4. Friendship is selfless


Harry, Ron, and Hermione are obviously #squadgoals, duh, and the merits of their friendship are pretty obvious. However, Luna and Neville are the true heros of this story. The genuine unwavering trust and friendship Luna and Neville had for these three is ultimately what allowed them to be successful, and they never asked for anything in return.

5. Being weird is awesome


Luna. Lovegood. Everyone made fun of her. Absolutely everyone. And she just didn't care. Luna taught me that we are who we are and trying to be someone else will only hurt you in the end. Embrace the weird - normality is over-rated.
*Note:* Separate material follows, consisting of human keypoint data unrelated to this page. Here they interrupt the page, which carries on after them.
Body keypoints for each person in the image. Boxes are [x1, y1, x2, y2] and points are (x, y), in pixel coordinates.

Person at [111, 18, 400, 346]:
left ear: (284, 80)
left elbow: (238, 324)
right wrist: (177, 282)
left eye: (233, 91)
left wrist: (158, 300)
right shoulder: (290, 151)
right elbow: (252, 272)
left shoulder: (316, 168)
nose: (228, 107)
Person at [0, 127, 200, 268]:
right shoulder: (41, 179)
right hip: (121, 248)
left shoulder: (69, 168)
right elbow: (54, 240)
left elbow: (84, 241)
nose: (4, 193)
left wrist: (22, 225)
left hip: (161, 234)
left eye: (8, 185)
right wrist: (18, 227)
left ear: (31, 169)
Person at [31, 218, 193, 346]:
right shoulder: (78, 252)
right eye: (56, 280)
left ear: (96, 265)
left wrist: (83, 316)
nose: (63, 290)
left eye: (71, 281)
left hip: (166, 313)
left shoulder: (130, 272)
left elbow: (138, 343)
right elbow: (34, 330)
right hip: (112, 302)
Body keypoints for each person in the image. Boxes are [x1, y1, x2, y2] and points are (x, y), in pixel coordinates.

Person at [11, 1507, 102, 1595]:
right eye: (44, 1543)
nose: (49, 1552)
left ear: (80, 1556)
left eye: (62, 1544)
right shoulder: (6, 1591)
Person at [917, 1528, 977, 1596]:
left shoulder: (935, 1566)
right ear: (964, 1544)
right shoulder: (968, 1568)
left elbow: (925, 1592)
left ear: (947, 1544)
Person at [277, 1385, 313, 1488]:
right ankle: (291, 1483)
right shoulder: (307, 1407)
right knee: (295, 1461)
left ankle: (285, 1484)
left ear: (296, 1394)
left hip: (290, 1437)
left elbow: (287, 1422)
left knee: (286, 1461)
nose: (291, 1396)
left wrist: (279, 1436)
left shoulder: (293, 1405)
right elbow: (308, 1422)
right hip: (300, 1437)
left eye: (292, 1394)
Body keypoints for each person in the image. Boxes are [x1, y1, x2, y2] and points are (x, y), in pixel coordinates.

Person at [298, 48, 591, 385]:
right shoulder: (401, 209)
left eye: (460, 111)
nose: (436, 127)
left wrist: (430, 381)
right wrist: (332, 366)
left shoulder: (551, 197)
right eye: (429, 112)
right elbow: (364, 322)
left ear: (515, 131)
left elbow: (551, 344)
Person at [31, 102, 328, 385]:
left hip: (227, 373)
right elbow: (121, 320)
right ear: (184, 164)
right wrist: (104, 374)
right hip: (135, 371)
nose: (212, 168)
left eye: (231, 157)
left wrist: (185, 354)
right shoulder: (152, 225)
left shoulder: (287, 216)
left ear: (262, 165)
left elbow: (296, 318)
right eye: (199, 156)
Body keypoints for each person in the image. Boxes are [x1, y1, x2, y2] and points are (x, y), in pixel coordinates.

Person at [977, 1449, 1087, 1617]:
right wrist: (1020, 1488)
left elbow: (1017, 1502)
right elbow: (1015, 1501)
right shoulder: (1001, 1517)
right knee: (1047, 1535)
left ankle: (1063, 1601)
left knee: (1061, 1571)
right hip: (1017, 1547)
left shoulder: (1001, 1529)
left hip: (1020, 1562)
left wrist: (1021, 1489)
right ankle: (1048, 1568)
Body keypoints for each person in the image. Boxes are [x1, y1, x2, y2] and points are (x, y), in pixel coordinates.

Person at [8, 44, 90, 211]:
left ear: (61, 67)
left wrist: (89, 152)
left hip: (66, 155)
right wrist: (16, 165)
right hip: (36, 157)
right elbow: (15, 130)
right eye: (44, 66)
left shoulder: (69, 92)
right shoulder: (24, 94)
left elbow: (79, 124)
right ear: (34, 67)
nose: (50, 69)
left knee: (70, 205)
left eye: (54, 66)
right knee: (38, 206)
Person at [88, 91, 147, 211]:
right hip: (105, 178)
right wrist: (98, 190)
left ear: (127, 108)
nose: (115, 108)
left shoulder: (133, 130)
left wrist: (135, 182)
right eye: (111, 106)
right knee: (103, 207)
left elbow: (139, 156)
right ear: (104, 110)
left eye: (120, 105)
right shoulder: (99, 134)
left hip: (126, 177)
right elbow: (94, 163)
6. Being friends doesn't mean always agreeing


"It takes a great deal of courage to stand up to our enemies, and a great deal more to stand up to our friends." FEELINGS. Disagreeing with a friend doesn't mean you don't love them.

7. Accepting evil exists is the only way to fight it


This was perhaps the most difficult revelation to wrap my head around as a child. As people we want to believe the best in each other, and assume that our darkest days are behind us, but sometimes they're simply not, and refusing to see that does not make it go away.

8. Humbility is a virtue


Gilderoy Lockhart was the WORST. He was pompous, and arrogant, and worst of all he didn't even do the things in his books! The Order of the Phoenix by comparison, quite literally saved the world while operating entirely in the shadows. Do good for the sake of doing good not for the recognition.

9. Family comes in all forms


There are dozens of people in the world ready, willing, and able to love us. Bloodlines matter to most people, but they are not everything. The Weasley's love Harry unconditionally, as a family does, despite his lack of red hair. Family is family. That's it.

10. Don't judge a book by its cover


Hagrid is scary looking. He is also the most genuinely kind and good-natured character in the books, which is perhaps why it makes so much sense he's the game-keeper.

11. The Slytherin complex: people are not all good or all evil

Snape was the MOST complex character. Throughout the entire series we couldn't quite tell where Snape stood as far as Harry was concerned. He was cruel, he was distant, and then in the end, he seemed to love him more than anyone else. We never know the whole story about people. Sometimes they can surprise you in the very best ways.

12. Death is a reality of life


I did not believe it when Dobby died. I did not believe it when Dumbledore died. I didn't. I was so unbelievably angry with JKR for making me love them so much and taking them away from me, but it was perhaps the most valuable lesson of all. Anger is a part of death, sadness is a part of death, but so is acceptance. Death is real, grief is real.

13. We are not the sum of our parents' mistakes


I have very mixed feelings about Malfoy. On one hand, he's the actual worst. On the other, he's emotionally tortured by his desire to please his parents and his knowledge that what they do/ believe in is wrong. We are not accountable for the sins of our parents, only in how much we grow into them.


These lessons have subconsciously become such an integral part of who I became as an adult, and are even consciously a part of my adult life. I mean, if Harry can battle Voldemort, destroy horcruxes, ride dragons, fight 3 headed dogs, liberate Dobby (tear), and still find time to fall in love with Ginny, I think I can go to that party where I don't know anyone.

The following is probably the cheesiest thing I will ever say but it is irrevocably true: I feel truly blessed to have grown up when Harry Potter was being written. It is one of the greatest gifts our generation will ever be given.

Truly and sincerely thank you J.K. Rowling.

Also, I'm still waiting on my letter.